In the case of MS and ALS, no single diagnostic test exists for either disease. According to the National Multiple Sclerosis Society, approximately 400,000 Americans have MS, and about 200 people are diagnosed weekly. The ALS Association reports that based on US population studies, more than 5,600 people in the US are diagnosed with ALS each year, and as many as 30,000 Americans have the disease.
“I think even if it turned out to be useful in only ALS … I think the potential is very high” for a diagnostic, Shaw said. “It just depends on how many different kinds of disease states we could use it for. It may turn out that this is one of the blood tests that people do routinely when they do a yearly test with their MD.

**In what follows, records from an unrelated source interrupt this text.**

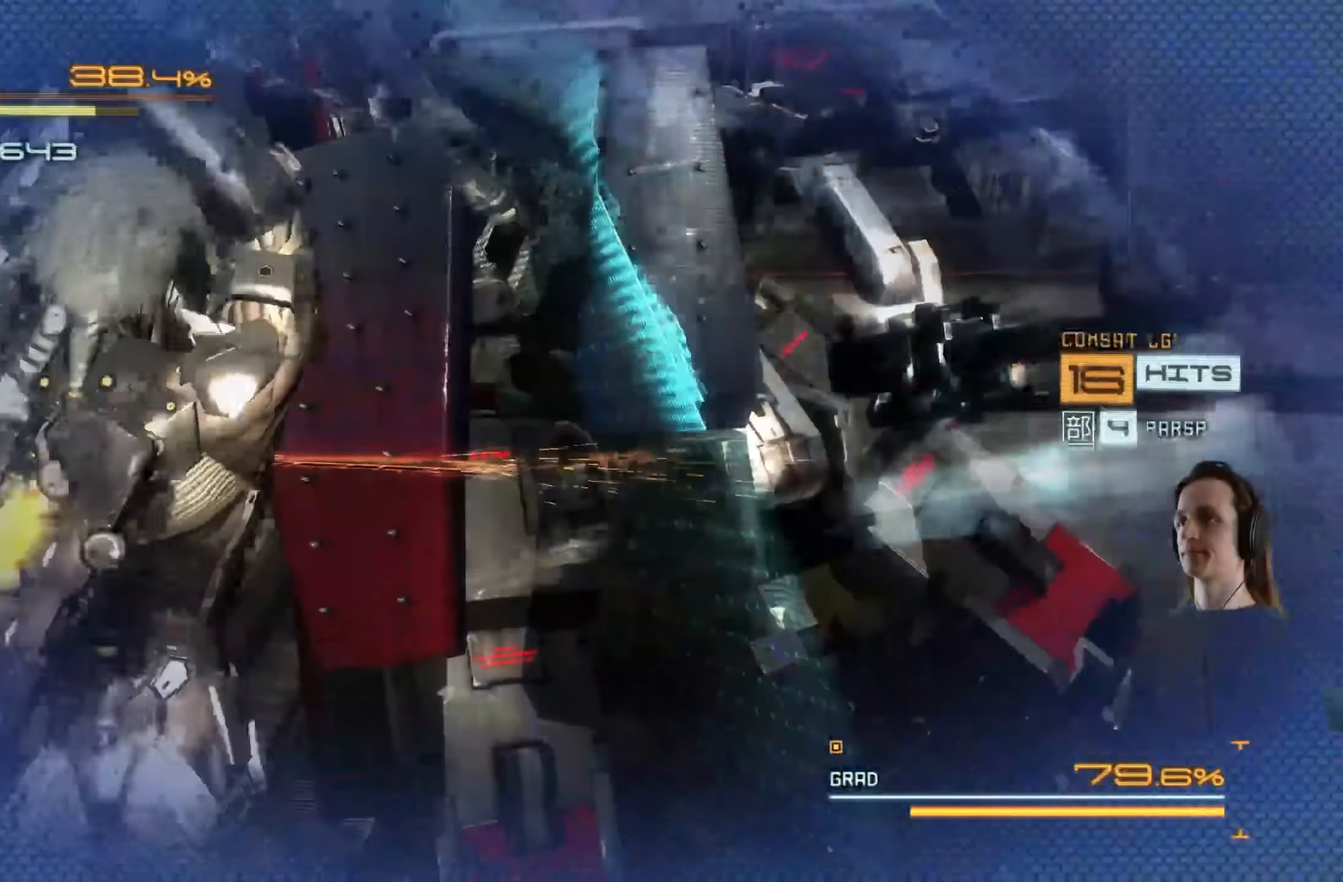
{"buttons": ["L2"], "left_stick": "center", "right_stick": "center", "events": [[116, "left_stick", "right"], [200, "left_stick", "center"], [300, "Y", "up"], [350, "X", "down"], [450, "X", "up"]]}
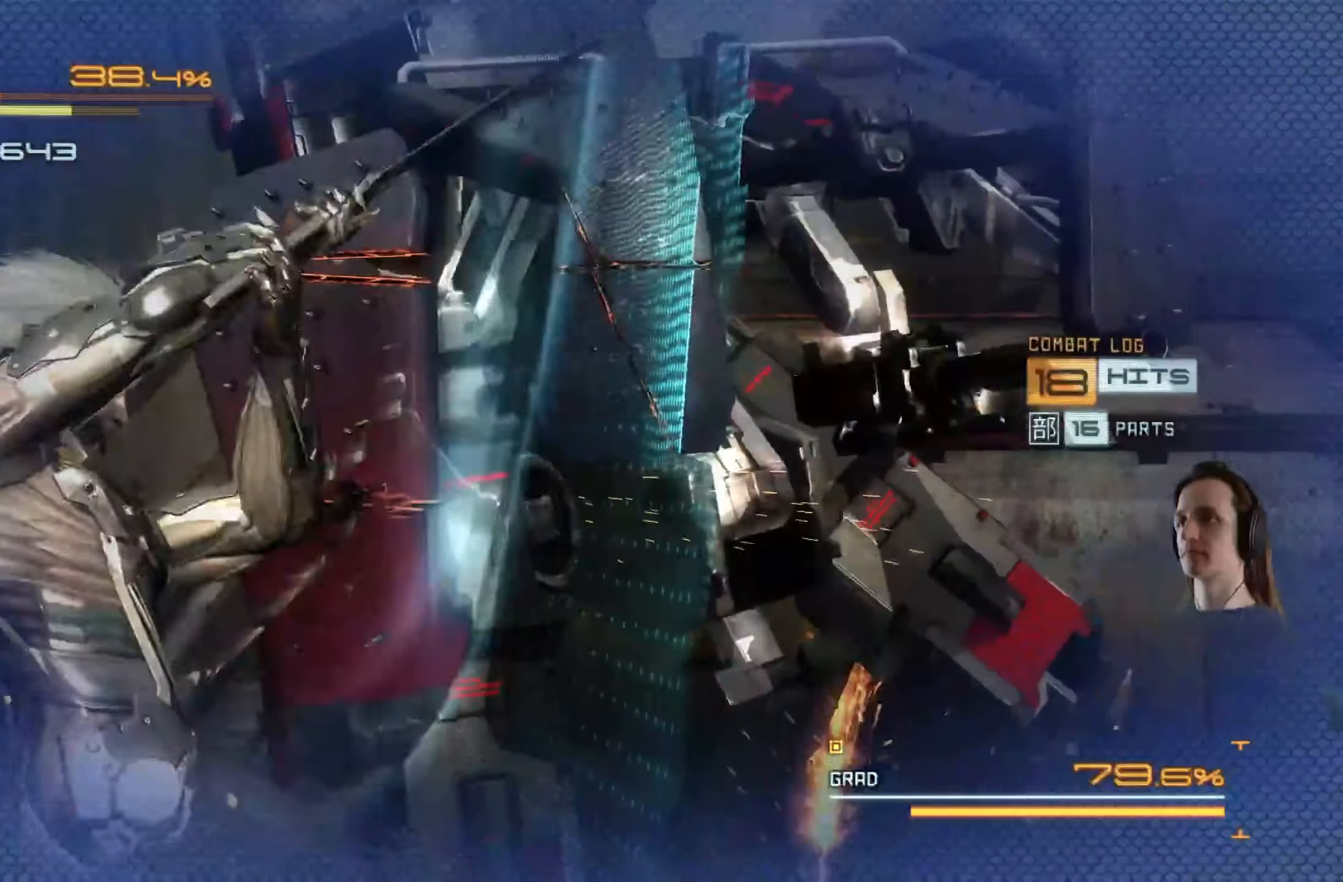
{"buttons": ["X", "L2"], "left_stick": "center", "right_stick": "center", "events": [[33, "X", "down"], [83, "left_stick", "left"], [116, "X", "up"], [183, "X", "down"], [216, "left_stick", "center"], [283, "X", "up"], [333, "X", "down"], [333, "left_stick", "up-right"], [416, "X", "up"], [433, "left_stick", "center"], [483, "X", "down"]]}
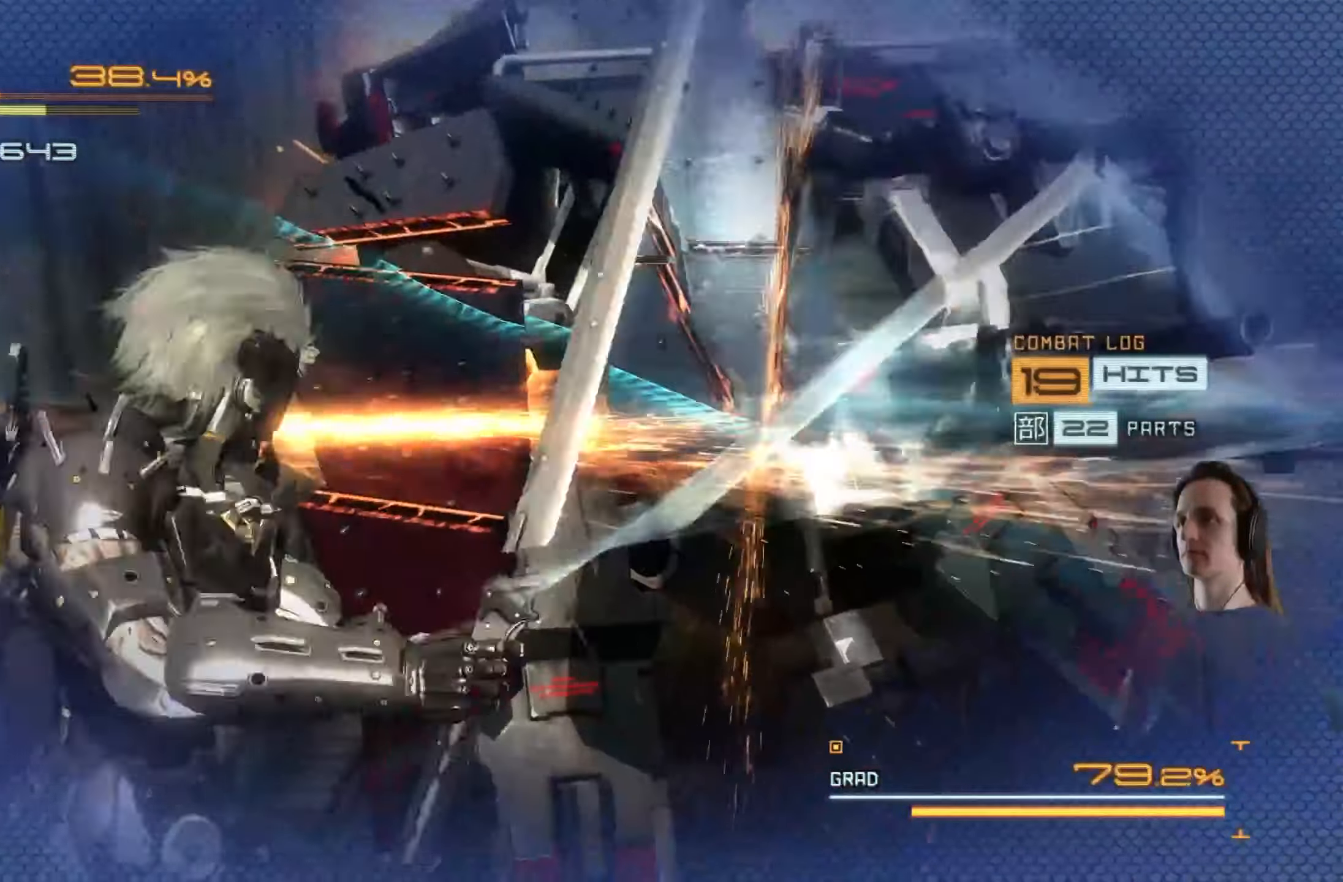
{"buttons": ["L2"], "left_stick": "center", "right_stick": "center", "events": [[66, "X", "up"], [150, "X", "down"], [266, "X", "up"], [333, "X", "down"], [433, "X", "up"]]}
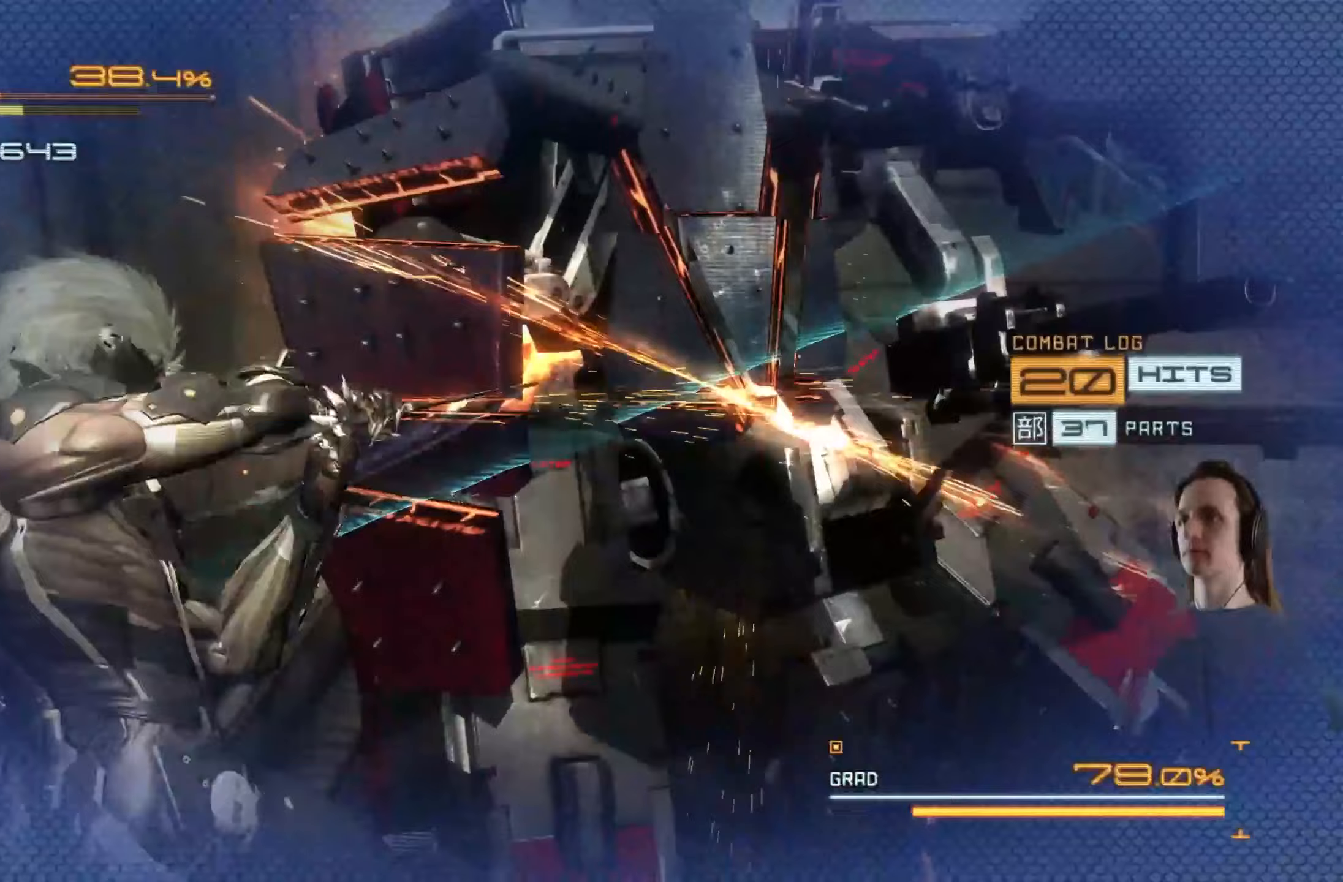
{"buttons": ["Y", "L2"], "left_stick": "center", "right_stick": "center", "events": [[17, "X", "down"], [100, "X", "up"], [133, "X", "down"], [233, "X", "up"], [333, "Y", "down"], [433, "Y", "up"], [483, "Y", "down"]]}
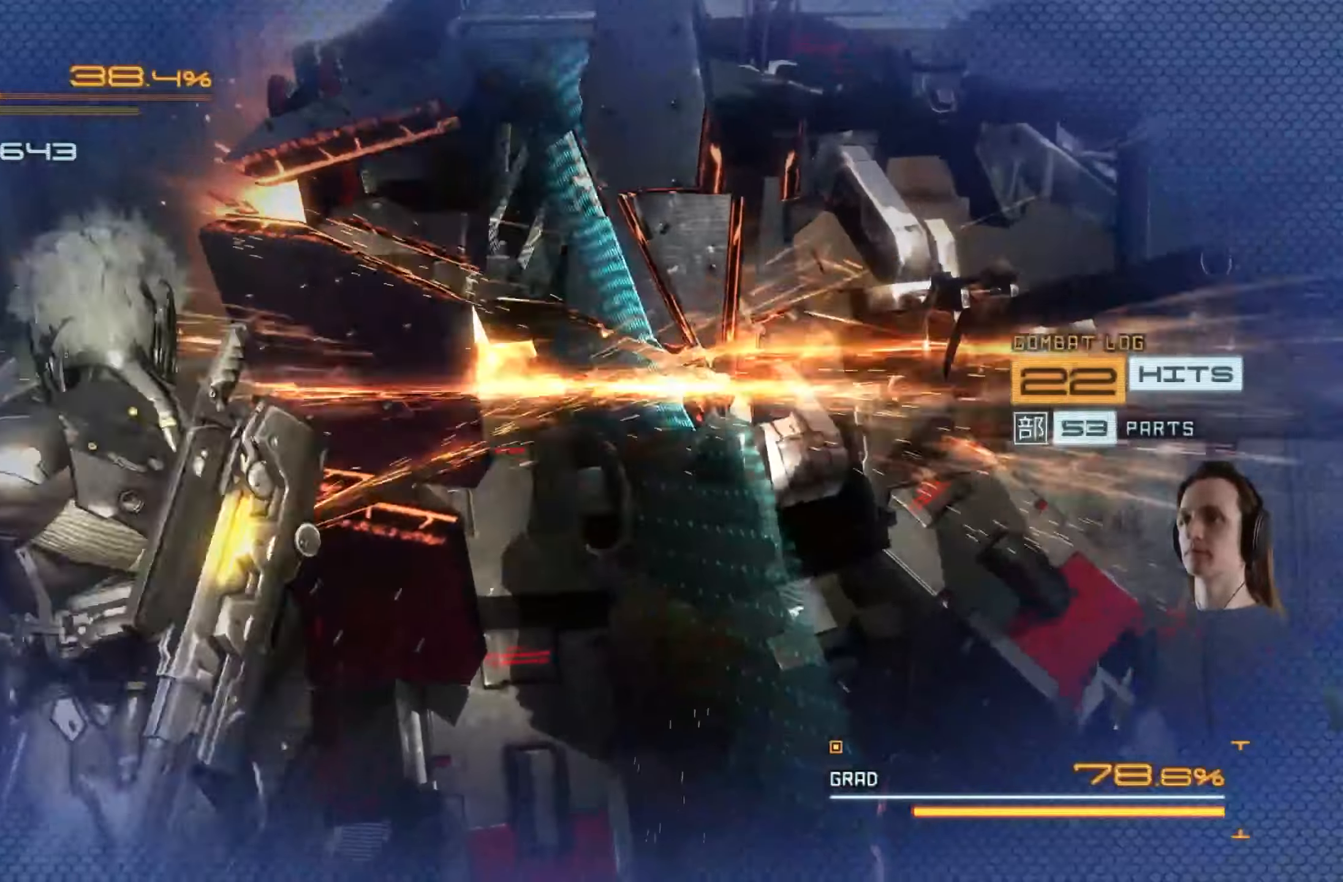
{"buttons": ["Y", "L2"], "left_stick": "center", "right_stick": "center", "events": [[67, "Y", "up"], [133, "Y", "down"], [217, "Y", "up"], [283, "Y", "down"], [350, "Y", "up"], [417, "Y", "down"]]}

“Obviously if you have symptoms of axonal degeneration, you’d better go have an MRI or CAT scan,” he added. “And the animal tests we’ve done with ALS model mice show that you can detect this protein in the blood before the mice become symptomatic. There’s no reason that shouldn’t translate into humans. That would be the best outcome – that it would become part of a standard battery of blood tests, because that would be gigantic.”
University of Florida’s Day summed up the OTL’s feelings on the potential of a diagnostic as “Go, Millipore, go.”
Day said that the current method of diagnosing ALS or MS is invasive and involves surgery, so if it could be done with a blood test it would be a significant advance.
“We hope that the science continues to work, and that [Millipore] is successful and takes it forward,” Day added. “People pay a lot of attention to the amount of money that universities make off this kind of thing. But we all wake up in the morning and say, ‘This is cool stuff that could make the world a better place,’ and that’s what drives everybody.”